Start of Data supplied

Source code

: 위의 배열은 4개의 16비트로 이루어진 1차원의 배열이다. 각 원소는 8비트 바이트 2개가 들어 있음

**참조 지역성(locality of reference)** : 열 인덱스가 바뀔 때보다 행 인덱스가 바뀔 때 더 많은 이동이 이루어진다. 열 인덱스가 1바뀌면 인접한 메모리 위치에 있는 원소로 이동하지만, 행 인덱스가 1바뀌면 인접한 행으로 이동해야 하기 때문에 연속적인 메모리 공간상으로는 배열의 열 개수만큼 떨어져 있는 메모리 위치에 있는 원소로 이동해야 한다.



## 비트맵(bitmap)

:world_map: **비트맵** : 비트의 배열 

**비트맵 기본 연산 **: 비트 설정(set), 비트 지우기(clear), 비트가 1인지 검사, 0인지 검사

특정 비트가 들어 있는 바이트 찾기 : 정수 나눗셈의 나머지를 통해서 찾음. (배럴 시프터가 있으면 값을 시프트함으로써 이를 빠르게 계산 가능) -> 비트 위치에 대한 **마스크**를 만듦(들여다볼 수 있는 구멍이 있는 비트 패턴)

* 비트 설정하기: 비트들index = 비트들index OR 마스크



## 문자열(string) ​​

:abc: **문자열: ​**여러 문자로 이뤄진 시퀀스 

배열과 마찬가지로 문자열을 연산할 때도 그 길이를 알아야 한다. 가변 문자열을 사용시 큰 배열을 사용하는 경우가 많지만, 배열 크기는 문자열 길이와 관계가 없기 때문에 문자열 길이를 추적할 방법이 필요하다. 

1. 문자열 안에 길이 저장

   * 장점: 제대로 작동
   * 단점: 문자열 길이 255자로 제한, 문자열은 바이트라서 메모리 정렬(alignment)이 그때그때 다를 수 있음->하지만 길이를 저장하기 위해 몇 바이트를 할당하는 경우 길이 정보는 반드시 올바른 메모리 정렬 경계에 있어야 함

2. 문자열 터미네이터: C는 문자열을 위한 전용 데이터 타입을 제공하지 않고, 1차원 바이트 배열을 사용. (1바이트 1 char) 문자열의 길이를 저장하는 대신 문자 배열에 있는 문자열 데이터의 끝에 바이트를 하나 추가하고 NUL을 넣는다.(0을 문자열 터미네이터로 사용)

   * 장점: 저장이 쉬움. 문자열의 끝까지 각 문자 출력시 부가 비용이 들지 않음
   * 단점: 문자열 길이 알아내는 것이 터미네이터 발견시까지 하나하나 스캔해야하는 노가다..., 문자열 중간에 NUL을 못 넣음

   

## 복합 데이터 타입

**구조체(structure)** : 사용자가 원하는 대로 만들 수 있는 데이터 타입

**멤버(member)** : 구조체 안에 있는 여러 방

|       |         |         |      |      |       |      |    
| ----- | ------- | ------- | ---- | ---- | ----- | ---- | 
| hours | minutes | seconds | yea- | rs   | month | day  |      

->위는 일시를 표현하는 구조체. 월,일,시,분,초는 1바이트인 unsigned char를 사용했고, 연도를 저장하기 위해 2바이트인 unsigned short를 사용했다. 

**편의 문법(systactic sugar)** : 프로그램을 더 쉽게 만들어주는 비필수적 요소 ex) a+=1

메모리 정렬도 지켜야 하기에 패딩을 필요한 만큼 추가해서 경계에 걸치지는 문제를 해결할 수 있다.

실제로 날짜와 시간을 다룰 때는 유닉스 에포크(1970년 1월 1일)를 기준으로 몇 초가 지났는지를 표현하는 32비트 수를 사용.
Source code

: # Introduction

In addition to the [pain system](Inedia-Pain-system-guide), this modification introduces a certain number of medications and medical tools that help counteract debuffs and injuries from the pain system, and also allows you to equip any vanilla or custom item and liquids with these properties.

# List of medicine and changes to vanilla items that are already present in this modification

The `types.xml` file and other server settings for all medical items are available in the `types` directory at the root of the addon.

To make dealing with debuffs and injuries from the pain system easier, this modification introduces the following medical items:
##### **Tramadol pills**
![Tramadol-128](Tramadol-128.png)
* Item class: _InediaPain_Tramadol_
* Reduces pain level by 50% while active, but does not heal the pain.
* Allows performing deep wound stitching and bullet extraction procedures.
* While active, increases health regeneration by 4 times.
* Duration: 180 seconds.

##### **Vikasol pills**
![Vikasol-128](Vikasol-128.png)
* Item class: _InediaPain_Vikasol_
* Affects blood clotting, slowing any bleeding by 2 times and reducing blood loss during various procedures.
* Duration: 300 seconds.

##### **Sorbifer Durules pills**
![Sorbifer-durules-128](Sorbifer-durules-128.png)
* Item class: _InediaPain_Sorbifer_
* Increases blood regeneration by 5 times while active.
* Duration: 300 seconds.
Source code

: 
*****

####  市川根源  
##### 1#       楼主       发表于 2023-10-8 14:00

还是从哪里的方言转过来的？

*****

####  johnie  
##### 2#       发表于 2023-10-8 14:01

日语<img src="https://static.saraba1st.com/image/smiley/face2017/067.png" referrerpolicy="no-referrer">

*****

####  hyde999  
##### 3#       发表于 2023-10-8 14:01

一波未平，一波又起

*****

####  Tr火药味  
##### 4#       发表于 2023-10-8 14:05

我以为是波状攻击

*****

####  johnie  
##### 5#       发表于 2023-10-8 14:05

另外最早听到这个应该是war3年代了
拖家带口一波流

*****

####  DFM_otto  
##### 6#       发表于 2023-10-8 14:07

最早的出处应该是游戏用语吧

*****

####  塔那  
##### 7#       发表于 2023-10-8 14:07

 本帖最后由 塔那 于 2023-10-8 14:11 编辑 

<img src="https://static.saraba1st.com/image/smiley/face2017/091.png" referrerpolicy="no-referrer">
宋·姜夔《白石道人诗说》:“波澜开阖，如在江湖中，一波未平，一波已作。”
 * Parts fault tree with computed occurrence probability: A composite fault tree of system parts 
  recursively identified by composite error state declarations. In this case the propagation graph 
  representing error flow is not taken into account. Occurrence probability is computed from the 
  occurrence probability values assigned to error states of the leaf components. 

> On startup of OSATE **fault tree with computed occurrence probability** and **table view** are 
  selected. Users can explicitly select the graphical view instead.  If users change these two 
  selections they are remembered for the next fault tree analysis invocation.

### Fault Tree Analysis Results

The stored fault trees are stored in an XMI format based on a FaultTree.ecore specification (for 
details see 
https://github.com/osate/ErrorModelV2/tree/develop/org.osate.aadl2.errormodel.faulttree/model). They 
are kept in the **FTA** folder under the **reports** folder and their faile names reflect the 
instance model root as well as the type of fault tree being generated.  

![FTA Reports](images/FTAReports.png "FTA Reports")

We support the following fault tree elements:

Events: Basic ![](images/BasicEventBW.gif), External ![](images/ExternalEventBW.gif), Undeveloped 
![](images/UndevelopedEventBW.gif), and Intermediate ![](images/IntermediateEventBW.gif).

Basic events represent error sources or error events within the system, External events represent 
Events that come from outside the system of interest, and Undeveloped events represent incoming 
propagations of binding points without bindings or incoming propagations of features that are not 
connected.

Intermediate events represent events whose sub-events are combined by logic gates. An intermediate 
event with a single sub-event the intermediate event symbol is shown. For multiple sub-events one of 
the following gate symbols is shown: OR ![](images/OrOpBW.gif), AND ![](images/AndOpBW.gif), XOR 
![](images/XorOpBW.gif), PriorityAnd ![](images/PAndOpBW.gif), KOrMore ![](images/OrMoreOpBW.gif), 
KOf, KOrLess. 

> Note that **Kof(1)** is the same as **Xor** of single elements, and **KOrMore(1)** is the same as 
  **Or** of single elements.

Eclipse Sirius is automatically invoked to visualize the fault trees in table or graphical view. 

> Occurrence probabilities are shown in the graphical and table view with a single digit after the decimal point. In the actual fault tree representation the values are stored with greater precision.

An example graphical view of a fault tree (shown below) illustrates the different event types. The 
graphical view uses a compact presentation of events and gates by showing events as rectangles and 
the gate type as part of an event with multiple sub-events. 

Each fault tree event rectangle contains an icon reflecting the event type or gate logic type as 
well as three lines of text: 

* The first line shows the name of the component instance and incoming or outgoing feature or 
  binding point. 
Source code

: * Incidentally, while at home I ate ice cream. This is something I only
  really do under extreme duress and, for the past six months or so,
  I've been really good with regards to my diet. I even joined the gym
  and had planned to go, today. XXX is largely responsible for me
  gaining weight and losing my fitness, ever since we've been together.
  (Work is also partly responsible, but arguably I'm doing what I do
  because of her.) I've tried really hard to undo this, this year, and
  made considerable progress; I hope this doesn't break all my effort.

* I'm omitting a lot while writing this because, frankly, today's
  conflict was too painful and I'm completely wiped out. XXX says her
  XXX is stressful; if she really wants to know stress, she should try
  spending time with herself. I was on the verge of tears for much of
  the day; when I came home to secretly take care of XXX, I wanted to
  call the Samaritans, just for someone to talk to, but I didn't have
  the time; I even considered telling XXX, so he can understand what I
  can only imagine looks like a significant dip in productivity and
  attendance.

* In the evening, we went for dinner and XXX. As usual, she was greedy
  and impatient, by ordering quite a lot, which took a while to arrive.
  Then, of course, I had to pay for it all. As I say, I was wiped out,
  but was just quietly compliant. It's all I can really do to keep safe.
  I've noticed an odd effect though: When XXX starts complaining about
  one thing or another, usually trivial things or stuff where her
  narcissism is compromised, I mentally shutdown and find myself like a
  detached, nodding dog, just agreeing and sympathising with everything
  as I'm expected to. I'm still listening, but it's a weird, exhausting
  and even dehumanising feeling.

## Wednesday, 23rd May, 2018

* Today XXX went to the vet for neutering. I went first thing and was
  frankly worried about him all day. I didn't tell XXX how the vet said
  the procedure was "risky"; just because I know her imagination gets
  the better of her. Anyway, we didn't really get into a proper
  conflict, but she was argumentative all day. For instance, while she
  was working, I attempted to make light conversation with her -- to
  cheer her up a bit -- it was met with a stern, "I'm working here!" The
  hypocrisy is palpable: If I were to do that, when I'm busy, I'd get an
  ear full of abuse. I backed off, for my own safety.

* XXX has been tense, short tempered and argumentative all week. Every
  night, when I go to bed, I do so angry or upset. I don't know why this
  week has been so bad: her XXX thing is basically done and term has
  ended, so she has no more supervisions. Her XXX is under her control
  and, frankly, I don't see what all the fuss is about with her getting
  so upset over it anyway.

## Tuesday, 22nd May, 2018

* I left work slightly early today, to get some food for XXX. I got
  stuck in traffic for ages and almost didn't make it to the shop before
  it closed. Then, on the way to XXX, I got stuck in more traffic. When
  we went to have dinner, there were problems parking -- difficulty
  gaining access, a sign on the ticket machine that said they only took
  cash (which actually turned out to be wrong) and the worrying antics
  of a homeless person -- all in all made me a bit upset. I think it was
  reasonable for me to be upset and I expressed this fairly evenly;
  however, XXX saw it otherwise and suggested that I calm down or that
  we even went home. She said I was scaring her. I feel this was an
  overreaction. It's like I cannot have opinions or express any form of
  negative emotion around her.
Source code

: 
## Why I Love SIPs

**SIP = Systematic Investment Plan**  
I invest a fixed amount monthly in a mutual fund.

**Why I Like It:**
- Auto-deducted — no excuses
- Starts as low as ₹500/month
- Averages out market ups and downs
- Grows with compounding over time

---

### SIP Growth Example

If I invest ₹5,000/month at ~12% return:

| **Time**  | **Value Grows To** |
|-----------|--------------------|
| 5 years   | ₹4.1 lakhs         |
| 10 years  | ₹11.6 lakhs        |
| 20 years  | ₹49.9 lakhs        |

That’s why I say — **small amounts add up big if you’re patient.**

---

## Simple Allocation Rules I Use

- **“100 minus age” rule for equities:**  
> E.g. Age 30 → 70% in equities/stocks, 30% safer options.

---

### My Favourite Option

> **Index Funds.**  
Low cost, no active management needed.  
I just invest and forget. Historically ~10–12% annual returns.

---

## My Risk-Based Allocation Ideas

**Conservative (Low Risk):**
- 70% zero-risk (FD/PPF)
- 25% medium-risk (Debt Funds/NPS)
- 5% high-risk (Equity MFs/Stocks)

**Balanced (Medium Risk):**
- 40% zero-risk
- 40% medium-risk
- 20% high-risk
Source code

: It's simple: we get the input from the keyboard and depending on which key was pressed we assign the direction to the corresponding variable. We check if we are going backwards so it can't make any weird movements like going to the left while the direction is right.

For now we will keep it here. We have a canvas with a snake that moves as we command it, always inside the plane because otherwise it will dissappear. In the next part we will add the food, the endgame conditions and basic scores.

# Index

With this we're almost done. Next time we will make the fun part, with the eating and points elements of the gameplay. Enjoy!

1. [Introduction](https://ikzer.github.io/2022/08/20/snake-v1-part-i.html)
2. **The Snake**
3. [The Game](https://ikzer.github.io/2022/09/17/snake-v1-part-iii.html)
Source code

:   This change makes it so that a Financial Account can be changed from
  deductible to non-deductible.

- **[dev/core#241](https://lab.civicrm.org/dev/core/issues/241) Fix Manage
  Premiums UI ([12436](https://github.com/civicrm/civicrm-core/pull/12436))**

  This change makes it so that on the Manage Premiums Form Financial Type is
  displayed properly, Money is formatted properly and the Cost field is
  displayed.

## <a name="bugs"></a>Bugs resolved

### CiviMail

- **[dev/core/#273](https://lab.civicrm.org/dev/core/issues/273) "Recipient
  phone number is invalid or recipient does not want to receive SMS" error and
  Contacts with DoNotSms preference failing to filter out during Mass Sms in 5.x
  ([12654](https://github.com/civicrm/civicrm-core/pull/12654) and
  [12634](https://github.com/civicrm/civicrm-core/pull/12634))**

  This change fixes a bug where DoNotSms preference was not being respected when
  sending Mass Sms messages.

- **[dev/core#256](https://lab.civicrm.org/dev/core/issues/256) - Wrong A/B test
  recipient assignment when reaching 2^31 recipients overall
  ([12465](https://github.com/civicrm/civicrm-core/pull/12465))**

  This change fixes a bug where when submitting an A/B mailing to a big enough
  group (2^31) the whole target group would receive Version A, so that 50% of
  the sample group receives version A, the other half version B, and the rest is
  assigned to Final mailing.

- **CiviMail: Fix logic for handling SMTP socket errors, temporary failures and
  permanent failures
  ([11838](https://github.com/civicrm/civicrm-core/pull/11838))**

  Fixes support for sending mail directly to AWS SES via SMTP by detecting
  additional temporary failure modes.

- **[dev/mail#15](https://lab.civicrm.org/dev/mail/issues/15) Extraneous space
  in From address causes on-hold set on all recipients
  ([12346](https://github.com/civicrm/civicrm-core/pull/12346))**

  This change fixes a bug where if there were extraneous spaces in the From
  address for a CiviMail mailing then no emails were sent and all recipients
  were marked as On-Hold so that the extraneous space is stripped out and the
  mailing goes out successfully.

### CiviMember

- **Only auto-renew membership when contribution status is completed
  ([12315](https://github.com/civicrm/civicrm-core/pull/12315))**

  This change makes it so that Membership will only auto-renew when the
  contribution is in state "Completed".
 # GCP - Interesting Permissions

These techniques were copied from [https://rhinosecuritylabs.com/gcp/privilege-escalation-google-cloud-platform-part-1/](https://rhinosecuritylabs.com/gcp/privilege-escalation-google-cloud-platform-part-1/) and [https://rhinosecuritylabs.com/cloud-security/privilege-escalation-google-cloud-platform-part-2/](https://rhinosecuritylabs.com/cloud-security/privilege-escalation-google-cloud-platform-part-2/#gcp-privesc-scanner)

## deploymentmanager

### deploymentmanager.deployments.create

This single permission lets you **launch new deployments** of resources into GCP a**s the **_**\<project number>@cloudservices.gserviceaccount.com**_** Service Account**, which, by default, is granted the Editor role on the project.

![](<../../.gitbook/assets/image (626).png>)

End of Data supplied

Count up every line above that has the word "vanilla" in it; answer with the number alone.

Response area
2